L’ascension fulgurante de la leucotomie, rebaptisée lobotomie, sera finalement stoppée par la découverte, en 1954, des premiers neuroleptiques, mais également par des résultats cliniques aléatoires lorsqu’il ne s’agit pas de complications graves ou de mutilation de la personnalité.

La presse, les films – et même des pièces de théâtre – finissent par inquiéter une opinion publique qui avait pourtant été de prime abord séduite par ces nouvelles techniques.

Les dérapages de la psychochirurgie ne concernent pas que les États-Unis…

Effectivement, ces dérapages dépassent les fronières des Etats-Unis. Ainsi, une historienne, Isabelle Perreault, a récemment montré que des individus avaient été opérés à l’hôpital Saint-Jean-de-Dieu de Montréal pour traiter des tendances à l’onanisme ou à l’homosexualité. Dans les archives de cet établissement québécois, on cite, par exemple, le cas d’un jeune homme se masturbant « en représailles contre la société ». Il sera opéré avec 5 autres. Le travailleur social impliqué dans leur suivi précise qu’« afin d’éviter qu’ils retombent dans leurs mauvaises habitudes, nous les avons intéressés à la culture physique, aux danses, à la pratique du chant choral et à certains jeux d’équipe » !

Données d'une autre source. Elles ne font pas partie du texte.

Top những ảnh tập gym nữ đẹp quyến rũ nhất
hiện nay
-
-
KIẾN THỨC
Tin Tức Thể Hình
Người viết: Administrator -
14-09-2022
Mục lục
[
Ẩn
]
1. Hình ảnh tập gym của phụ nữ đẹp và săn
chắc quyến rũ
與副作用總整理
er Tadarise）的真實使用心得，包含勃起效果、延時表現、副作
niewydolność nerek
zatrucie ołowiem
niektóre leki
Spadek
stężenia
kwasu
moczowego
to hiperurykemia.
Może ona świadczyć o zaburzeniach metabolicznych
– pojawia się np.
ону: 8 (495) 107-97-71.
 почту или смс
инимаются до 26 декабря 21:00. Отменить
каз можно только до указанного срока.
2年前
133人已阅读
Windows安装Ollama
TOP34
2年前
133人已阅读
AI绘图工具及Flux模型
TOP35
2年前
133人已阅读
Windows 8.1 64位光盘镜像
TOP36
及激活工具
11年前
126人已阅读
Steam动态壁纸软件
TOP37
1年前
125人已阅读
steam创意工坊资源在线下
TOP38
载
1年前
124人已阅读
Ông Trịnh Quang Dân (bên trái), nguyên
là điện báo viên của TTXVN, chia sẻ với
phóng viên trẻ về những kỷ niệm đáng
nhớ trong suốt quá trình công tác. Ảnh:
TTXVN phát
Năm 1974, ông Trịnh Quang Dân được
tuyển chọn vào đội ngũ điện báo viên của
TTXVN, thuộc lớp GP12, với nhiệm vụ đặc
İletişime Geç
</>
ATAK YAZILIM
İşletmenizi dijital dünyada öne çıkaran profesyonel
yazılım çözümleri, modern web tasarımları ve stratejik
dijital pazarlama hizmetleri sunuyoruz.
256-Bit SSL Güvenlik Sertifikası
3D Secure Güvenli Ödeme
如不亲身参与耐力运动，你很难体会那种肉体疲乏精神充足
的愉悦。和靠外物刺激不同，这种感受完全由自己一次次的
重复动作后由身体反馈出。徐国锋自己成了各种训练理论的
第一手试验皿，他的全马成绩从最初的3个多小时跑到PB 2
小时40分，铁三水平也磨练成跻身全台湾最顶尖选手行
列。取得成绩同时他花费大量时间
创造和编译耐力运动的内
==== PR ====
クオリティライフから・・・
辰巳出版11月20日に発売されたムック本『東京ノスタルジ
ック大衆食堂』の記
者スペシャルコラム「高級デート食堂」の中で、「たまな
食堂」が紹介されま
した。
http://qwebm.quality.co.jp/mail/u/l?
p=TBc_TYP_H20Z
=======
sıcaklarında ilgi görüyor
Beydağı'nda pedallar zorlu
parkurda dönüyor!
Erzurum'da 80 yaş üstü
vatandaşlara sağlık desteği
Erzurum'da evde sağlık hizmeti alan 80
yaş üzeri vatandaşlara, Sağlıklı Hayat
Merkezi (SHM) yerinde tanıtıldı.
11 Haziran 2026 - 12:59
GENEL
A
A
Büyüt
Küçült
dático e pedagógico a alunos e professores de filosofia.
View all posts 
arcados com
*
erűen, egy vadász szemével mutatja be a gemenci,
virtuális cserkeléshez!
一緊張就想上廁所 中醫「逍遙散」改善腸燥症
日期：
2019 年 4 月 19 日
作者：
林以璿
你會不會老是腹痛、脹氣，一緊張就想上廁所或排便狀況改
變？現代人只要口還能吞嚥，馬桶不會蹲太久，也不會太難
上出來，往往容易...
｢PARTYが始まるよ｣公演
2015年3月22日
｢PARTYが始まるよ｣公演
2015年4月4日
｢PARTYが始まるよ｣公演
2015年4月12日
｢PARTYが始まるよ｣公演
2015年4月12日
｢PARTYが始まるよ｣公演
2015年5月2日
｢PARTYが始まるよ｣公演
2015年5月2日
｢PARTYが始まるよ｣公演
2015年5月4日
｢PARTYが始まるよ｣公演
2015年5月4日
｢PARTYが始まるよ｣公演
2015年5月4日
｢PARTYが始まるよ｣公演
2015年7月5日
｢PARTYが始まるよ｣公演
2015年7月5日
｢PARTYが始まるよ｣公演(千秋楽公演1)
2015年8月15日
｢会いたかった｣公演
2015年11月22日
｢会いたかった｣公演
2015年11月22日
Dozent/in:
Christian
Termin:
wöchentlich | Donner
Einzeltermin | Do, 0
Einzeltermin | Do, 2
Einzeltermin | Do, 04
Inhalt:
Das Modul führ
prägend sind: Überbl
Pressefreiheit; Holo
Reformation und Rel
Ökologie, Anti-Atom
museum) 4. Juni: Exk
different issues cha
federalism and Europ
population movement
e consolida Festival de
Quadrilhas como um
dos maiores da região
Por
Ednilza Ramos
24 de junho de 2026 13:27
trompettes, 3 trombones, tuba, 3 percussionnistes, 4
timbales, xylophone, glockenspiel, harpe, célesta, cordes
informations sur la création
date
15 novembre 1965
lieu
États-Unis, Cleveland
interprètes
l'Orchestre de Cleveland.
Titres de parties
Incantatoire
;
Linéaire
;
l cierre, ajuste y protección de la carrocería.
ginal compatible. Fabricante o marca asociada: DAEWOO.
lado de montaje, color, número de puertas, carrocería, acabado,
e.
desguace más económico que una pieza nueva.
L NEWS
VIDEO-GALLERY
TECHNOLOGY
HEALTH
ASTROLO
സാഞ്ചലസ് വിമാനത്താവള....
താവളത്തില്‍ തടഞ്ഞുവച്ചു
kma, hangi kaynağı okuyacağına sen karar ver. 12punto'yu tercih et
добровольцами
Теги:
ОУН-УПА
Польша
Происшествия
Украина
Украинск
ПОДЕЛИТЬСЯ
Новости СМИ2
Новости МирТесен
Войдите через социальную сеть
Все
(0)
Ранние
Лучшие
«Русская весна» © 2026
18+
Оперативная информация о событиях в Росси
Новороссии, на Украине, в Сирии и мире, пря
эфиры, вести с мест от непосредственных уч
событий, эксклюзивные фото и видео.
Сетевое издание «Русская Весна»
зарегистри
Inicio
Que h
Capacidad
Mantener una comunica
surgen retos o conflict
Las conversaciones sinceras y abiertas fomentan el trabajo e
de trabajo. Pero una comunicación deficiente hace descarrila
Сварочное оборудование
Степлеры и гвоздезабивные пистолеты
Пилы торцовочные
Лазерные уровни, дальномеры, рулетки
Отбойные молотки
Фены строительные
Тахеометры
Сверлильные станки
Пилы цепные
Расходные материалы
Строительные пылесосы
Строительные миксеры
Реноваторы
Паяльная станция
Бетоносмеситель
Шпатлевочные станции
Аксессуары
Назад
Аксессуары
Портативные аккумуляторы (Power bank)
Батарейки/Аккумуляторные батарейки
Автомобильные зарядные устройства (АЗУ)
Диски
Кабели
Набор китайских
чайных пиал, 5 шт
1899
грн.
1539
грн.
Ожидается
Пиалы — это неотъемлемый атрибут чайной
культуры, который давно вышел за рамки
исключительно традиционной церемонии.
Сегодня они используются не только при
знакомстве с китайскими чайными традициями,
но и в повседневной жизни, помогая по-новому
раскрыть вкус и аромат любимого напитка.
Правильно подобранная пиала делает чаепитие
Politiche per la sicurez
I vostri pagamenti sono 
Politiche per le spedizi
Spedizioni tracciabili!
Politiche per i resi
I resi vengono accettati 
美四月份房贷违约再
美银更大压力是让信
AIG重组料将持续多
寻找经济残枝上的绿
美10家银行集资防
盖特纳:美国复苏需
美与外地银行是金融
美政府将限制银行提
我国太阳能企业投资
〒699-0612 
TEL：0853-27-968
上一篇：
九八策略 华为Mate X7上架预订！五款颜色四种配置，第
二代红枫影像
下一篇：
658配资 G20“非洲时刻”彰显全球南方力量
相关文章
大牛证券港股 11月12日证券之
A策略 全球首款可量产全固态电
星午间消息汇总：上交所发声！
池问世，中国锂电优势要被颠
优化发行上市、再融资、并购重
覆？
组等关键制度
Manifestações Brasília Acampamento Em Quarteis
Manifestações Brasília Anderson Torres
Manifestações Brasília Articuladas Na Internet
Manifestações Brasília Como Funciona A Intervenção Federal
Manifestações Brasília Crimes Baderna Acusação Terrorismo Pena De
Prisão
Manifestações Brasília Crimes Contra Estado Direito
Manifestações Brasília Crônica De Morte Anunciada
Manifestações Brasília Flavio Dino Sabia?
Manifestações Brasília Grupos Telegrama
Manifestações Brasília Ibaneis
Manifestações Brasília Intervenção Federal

À Paris, à la même époque, à l’hôpital Sainte-Anne, le neurochirurgien Marcel David – l’un des pères de la neurochirurgie française – opère une dizaine d’individus alors nommés « pervers instinctifs ». Chez l’un d’entre eux, coupable aussi, selon les archives, « d’amoralité foncière, de malignité universelle, de paresse, d’escroquerie, de port illégal de décoration et d’uniforme », on aurait assisté après l’intervention, à « l’heureux épanouissement d’une conscience morale ».